En commençant l'écriture de ce livre, je savais que je m'attaquais à la face nord d'une montagne verglacée.
Il n'y aurait pas d'aimable mercière cette fois, pas d'amoureuse éperdue, pas plus que de petite fille qui apprendrait à pardonner à son papa de lui avoir tiré une balle de révolver dans la figure. Et surtout, pas de happy end.
Il n'y aurait que deux hommes. Un Père et un père. Un face à face. Un règlement de mots. Une boucherie à propos du désir de l'un et de l'interdit de l'autre. De frayeurs d'homme, en somme. Il y aurait mes peurs anciennes d'enfant lorsque l'ombre me couvrait de nuit et de larmes. Il y aurait mes angoisses de père plus tard - et cette infirmité de ne jamais pouvoir protéger tout à fait ceux qu'on aime. Il y aurait aussi ce que notre part humaine compte de plus cannibale et de plus désespéré.

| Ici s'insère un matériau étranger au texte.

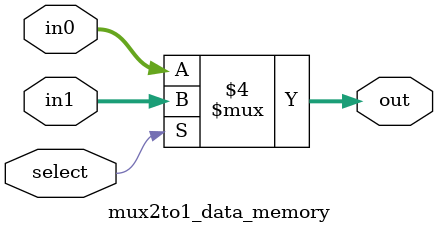
<source format=v>
`timescale 1ns / 1ps


module mux2to1_data_memory(in0, in1, select, out);

input [4:0] in0;

input [4:0] in1;

input select;

output reg [4:0] out;


always @ (in0, in1, select)

begin

if (select == 0)

out = in0;

else

out = in1;

end

endmodule
</source>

Alors oui, lorsque, après avoir lu la brève quatrième de couverture, cette dame a reposé Mon Père sur la haute pile derssée devant moi au salon du livre de Vannes et qu'elle m'a dit "je ne le prends pas, c'est trop dur", j'ai su que j'étais parvenu au sommet de ma montagne, là où l'on est forcé de regarder en bas, regarder loin ; là où, sans avoir besoin de cligner des yeux, l'on voit tout - la cime des arbres comme les noirceurs qu'ils tentent de masquer, et dans la plaine les hommes qui fuient et au seuil des maisons les femmes qui pleurent. Ainsi, ce qui semblait être "dur" à ma visiteuse de Vannes, c'était de voir. Et donc de savoir. Voir et savoir le mal fait à nos enfants, nos faiblesses à les défendre, l'appétit des ogres. Je crois que tôt ou tard il faut montrer, il faut nommer, car l'imagination est sans fin lorsqu'elle se hasarde du côté du féroce. Je crois aussi, qu'en ces temps où la pensée est réglementée et, aux heures sombres du monde, la parole suspectée, il est du devoir de l'art de retrouver son rôle d'empêcheur de vivre en rond, de pousser les murs, de cogner, d'évoquer "cette sinistre nouvelle de ce qu'un homme a pu faire d'un autre homme". Il faut retrouver cette liberté essentielle qui consiste à parler de tout, à montrer tout, cette joie de donner la parole à ceux qui ne l'ont plus car leurs mots en eux sont restés enfouis, car les mots en eux ont été émiettés, et s'ils arrivent parfois, oh rarement, que quelques-uns parviennent enfin à leurs lèvres, ils ne sont pas cueillis, pas recueillis. Qui croit, qui entend un enfant qui dit "papa m'a fait du mal" ? Ou grand-père ? Mon grand frère ? Monsieur le curé ? Qui peut croire qu'un protecteur a pu devenir un bourreau ? Un effroi ?
Écrire, c'est écouter le monde, les vents chauds, les vents doux, mais aussi les tempêtes et les ouragans. C'est nommer pour empêcher l'oubli. C'est dire pour donner une vie.
Écrire, c'est enfin se dénuder pour habiller l'autre .
Voilà, chère lectrice vannetaise, ce que j'aurais voulu vous dire lorsque vous avez reposé Mon Père et que vous vous êtes éloignée, comme on s'écarte du chagrin d'un homme, ou d'une pierre qui brûle. Et vous dire merci, à vous qui avez osé ce livre.